En primer lugar, el efecto López Obrador. AMLO aparece, al menos
frente a un número cuantioso de electores, como la única opción visible
en un panorama donde, en cierta manera, todas las otras opciones no
hacen sino reafirmar el estado de descomposición general que afecta a la
clase política surgida en 2000.
En segundo lugar, es el único que conoce con tal precisión el sistema
de equilibrios entre el PRI y el PAN, que siempre puede responder a un
ataque singular con otro ataque de la misma proporción o mayor aún.
Cuando se inició el show de Ana Cadena, una redición apócrifa del bejaranazo,
que debía complicarlo por corrupción a terceros, –todo ello apoyado en
las toscas diligencias del actual gobernador de Veracruz–, la respuesta
de AMLO fue simple y elemental: enviar el dossier privado del
enriquecimiento de Yunes no al ministerio público, ni al juez más
próximo, ni tampoco a la prensa, sino directamente a Enrique Peña Nieto.
Un breve recordatorio, digamos, en una cultura donde el que no sabe
habla demasiado, y el que sabe, no habla. Por supuesto, sólo después de
que la escalada priísta en su contra llegó a su nivel intolerable:
amenazas de muerte que exhibían la alianza entre el crimen organizado y
los priístas locales. O, al menos, la alianza de los métodos.
Y en tercer lugar, años y años de visitar personalmente
poblaciones recónditas que hablan de quien sabe dónde se encuentra el
corazón de toda la política mexicana: no en las cadenas televisivas, ni
en las redes sociales, ni en los acuerdos cupulares, ni siquiera en los
grandes financiamientos, sino en el terreno más elemental de todos: la
política absolutamente local. En México la historia parece ser necia al
respecto: la gran política comienza invariablemente en la microfísica
del poder: los pueblos, las rancherías, las zonas marginales.

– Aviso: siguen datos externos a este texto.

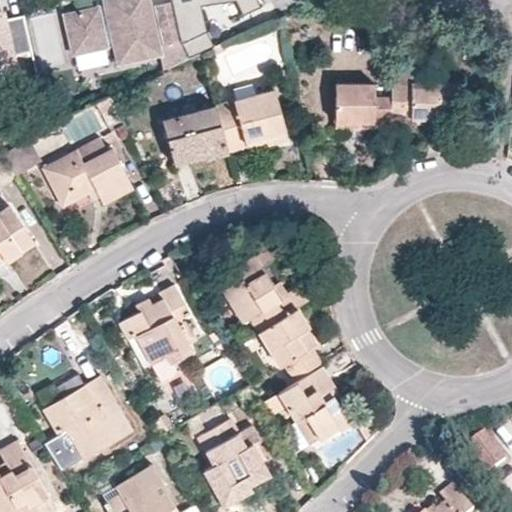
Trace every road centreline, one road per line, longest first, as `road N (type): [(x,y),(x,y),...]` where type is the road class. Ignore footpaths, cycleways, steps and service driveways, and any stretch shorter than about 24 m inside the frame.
road 1 (residential): [(370,221),(312,200),(242,206),(112,266),(0,343)]
road 2 (residential): [(370,221),(355,250),(354,314),(385,363),(427,388)]
road 3 (residential): [(325,511),(399,439),(427,388)]
road 4 (residential): [(511,186),(498,178),(437,176),(410,186),(370,221)]
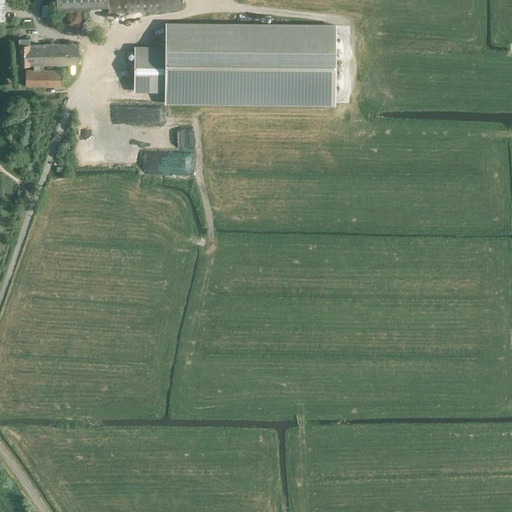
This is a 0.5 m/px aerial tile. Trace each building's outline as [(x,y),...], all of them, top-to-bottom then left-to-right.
[(109,12),(165,10),(181,9),(180,0),(56,0),(57,9),(108,6),(109,12)] [(42,5),(42,17),(55,17),(56,5),(42,5)] [(334,24),(166,24),(166,45),(136,45),(135,64),(133,68),(131,72),(132,77),(132,81),(135,85),(138,88),(142,90),(142,91),(165,92),(166,102),(334,102),(334,24)] [(78,65),(78,44),(40,45),(29,45),(29,39),(19,39),(19,45),(19,65),(29,65),(30,65),(39,65),(39,70),(26,70),(26,86),(63,86),(63,70),(43,70),(43,65),(78,65)] [(105,161),(104,149),(82,150),(83,162),(105,161)] [(143,173),(196,173),(196,152),(143,152),(143,173)]
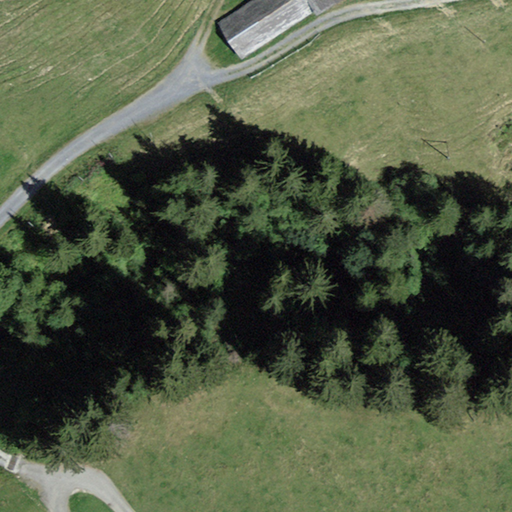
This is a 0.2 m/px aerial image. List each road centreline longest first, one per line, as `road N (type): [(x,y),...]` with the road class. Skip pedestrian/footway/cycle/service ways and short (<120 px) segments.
road 1 (track): [(439,0),(371,11),(203,92),(178,94)]
road 2 (unclassified): [(178,94),(59,171),(0,224)]
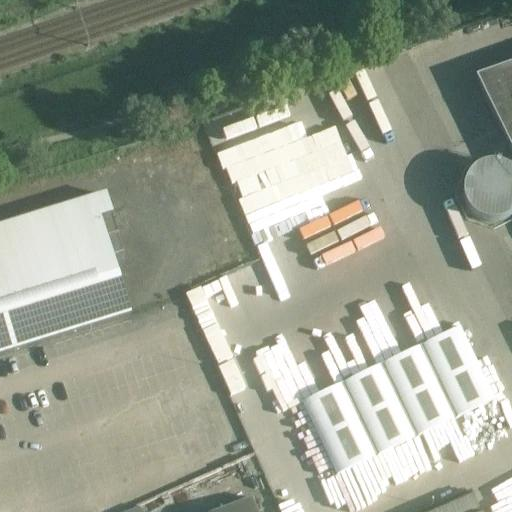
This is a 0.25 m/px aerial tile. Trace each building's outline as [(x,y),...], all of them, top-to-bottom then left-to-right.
[(511,65),(478,78),(511,148),(511,65)] [(170,166),(178,194),(198,189),(191,160),(170,166)] [(496,164),(492,164),(488,164),(485,165),(481,166),(478,167),(475,169),(472,172),(469,174),(467,177),(465,181),(464,184),(463,188),(462,191),(462,195),(463,199),(463,203),(465,206),(467,209),(469,212),(471,215),(474,218),(477,220),(481,221),(484,222),(488,223),(491,223),(495,223),(499,223),(502,222),(506,220),(509,218),(511,216),(511,215),(511,171),(510,170),(507,168),(503,166),(500,165),(496,164)] [(0,358),(129,319),(104,239),(116,235),(105,198),(0,230),(0,358)] [(459,330),(301,406),(335,476),(493,401),(459,330)] [(478,511),(470,492),(425,511),(478,511)] [(256,511),(251,499),(221,511),(256,511)]
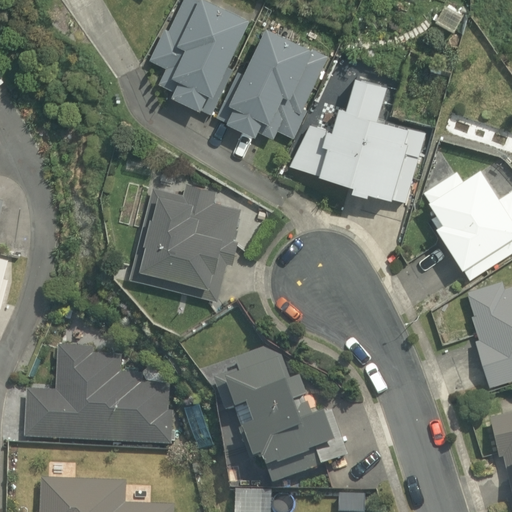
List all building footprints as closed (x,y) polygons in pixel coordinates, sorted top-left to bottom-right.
[(164,25),(150,58),(166,64),(158,80),(175,88),(172,94),(211,115),(234,68),(227,67),(251,14),(221,0),(181,0),(169,27),(164,25)] [(307,110),(302,108),(327,56),(327,54),(268,26),(231,102),(236,105),(228,121),(256,134),(258,129),(274,137),(277,129),(294,137),(307,110)] [(378,117),(387,84),(357,75),(348,108),(340,105),(333,129),(310,123),(290,164),(354,183),(353,188),(368,193),(368,190),(406,200),(426,131),(378,117)] [(459,266),(467,278),(511,249),(511,188),(494,199),(475,168),(459,178),(454,170),(421,191),(426,199),(423,200),(432,215),(428,218),(433,225),(430,227),(457,268),(459,266)] [(129,278),(215,299),(227,262),(232,263),(238,240),(232,239),(241,207),(214,201),(217,189),(185,181),(183,192),(153,184),(129,278)] [(0,305),(2,306),(9,278),(5,277),(9,258),(0,255),(0,305)] [(473,340),(487,386),(511,378),(511,284),(502,288),(500,281),(464,291),(471,315),(469,315),(476,339),(473,340)] [(27,388),(24,437),(172,443),(173,410),(168,410),(169,382),(141,380),(142,373),(120,371),(120,354),(93,352),(94,346),(58,344),(55,389),(27,388)] [(262,456),(272,483),(347,456),(331,409),(317,414),(312,401),(305,403),(303,397),(310,394),(303,376),(292,379),(284,358),(262,348),(234,358),(238,372),(216,381),(226,411),(234,408),(243,427),(238,428),(250,460),(262,456)] [(511,411),(488,416),(497,459),(507,456),(511,481),(511,411)] [(174,511),(175,504),(124,502),(126,481),(42,477),(40,511),(174,511)] [(236,489),(234,511),(269,511),(270,490),(236,489)]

Alguna
vez, hay que mirar cara a cara a las fuerzas que la sostienen y la
movilizan.
Claro, siempre es preciso, al menos en elecciones locales, contar con
un candidato o, en este caso, una candidata que sepa transformar esa
microfísica de pactos y favores en una fuerza operativa.
Mi hipótesis personal sobre la contienda del estado de México: el PRI
se está desgranando ahí donde más le duele, en los pueblos, los
caseríos, los recodos de las carreteras, las ciudades perdidas. Digamos
que por goteo. Las razones de este silencioso pero visible
desmantelamiento son múltiples. Existen dos que son muy evidentes. La
deuda contraída por el gobierno federal y por las gubernaturas locales a
lo largo del sexenio, ha resecado los fondos que normalmente se
destinan para aceitar los compromisos electorales y las maquinarias
clientelares. La segunda se encuentra en Los Pinos. Un Presidente que,
ante el pánico, juega con la unidad del PRI, vuelve histérica a su
maquinaria. Una suerte de luz verde para que cada quien busque su propia
red de alianzas.
Existe otro fenómeno notorio, de orden estrictamente discursivo, y que ahora al parecer está cobrando víctimas incalculadas.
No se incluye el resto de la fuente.